2. Pattern B: The End-to-End Pipe (Low Latency)
For smaller datasets or real-time requirements, you can flow data from Raw all the way to Gold in one single LakeLogic execution.
The Workflow: You define a single "Pipeline Contract" that includes both the Ingestion settings and the final Gold materialization logic.
# crm_full_pipeline.yaml
info:
title: CRM End-to-End
target_layer: gold # The final destination
server:
type: s3
mode: ingest
# In-memory transformation from Bronze to Silver logic
transformations:
- sql: |
SELECT *, LOWER(email) AS cleaner_email
FROM source
phase: post
# Final Materialization into Gold
primary_key: [user_id]
materialization:
strategy: merge
Why use this-
- Speed: No "rest stops" at Bronze or Silver.

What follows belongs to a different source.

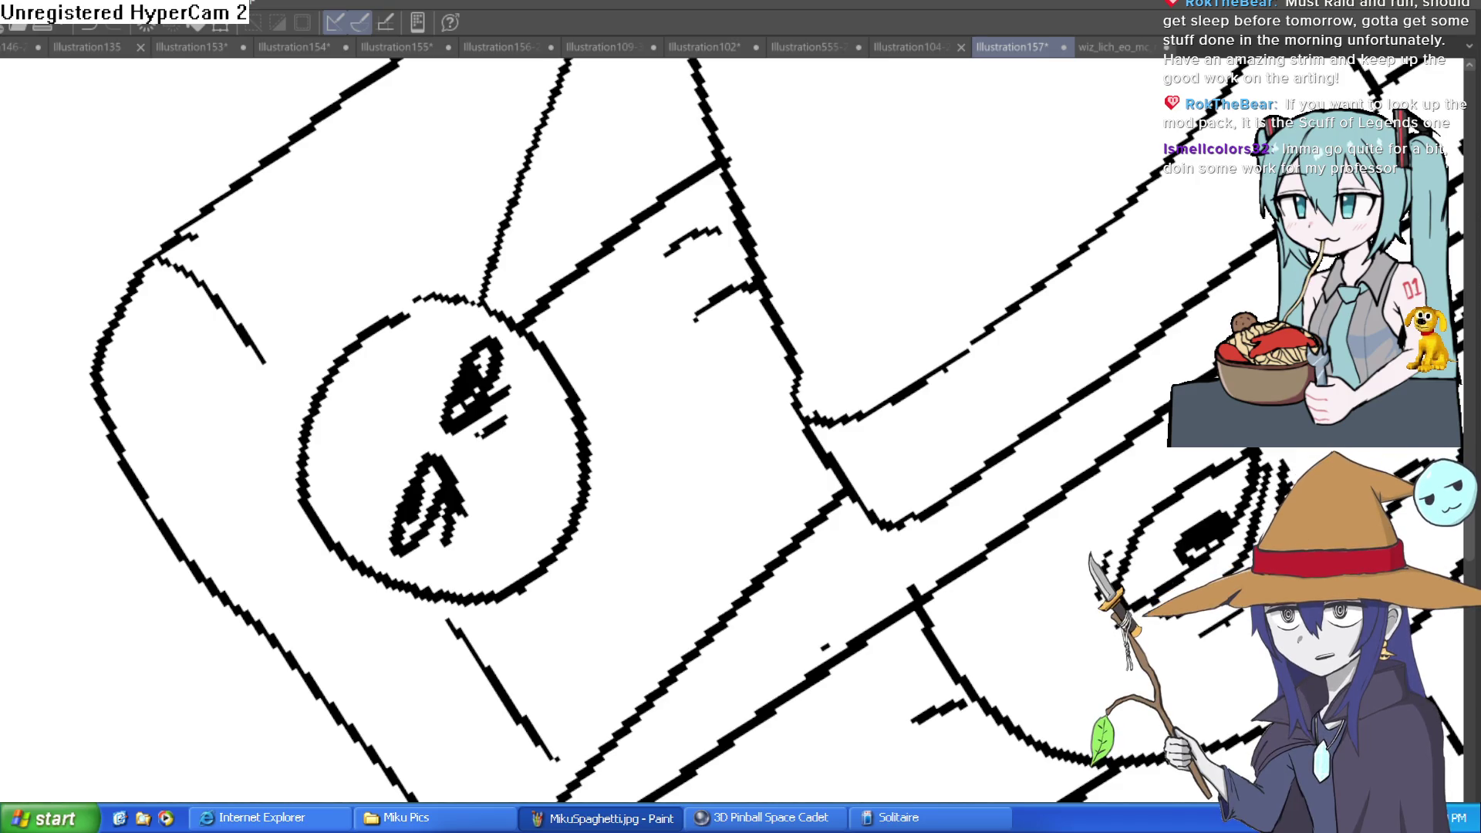
scroll(546, 467, "down", 5)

Data is ready for business faster.
- Simplicity: Only one YAML file and one CLI command to manage.
3. Pattern C: Streaming & Event-Driven (Real-Time)

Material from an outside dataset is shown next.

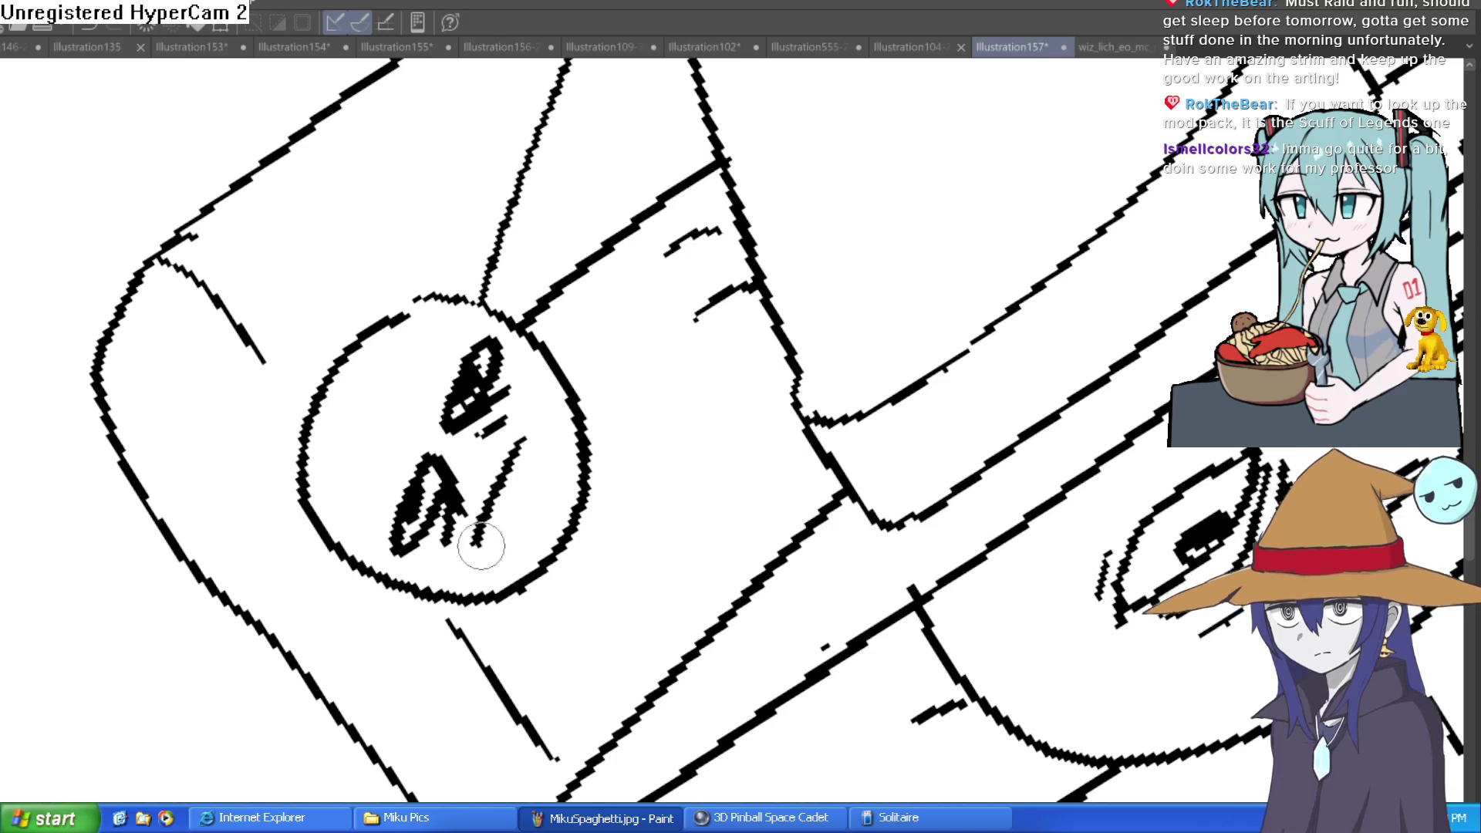
scroll(760, 424, "up", 6)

For modern data stacks, data doesn't wait for a batch window. It flows continuously. LakeLogic can be integrated into streaming pipelines to provide real-time quality gating.
The Workflow:
1. Event Trigger: A file lands in S3 or a message arrives in Kafka.
2. Serverless execution: An AWS Lambda or Azure Function triggers a LakeLogic execution on that specific record or micro-batch.
3. Spark Streaming: LakeLogic is used inside a foreachBatch sink in Spark Structured Streaming to validate every window before it is committed to the Delta/Iceberg table.
Why use this-
- Immediate Alerts: Get a Slack notification for bad data seconds after it is generated.
- Incremental Cost: Only process the new data, keeping compute costs low.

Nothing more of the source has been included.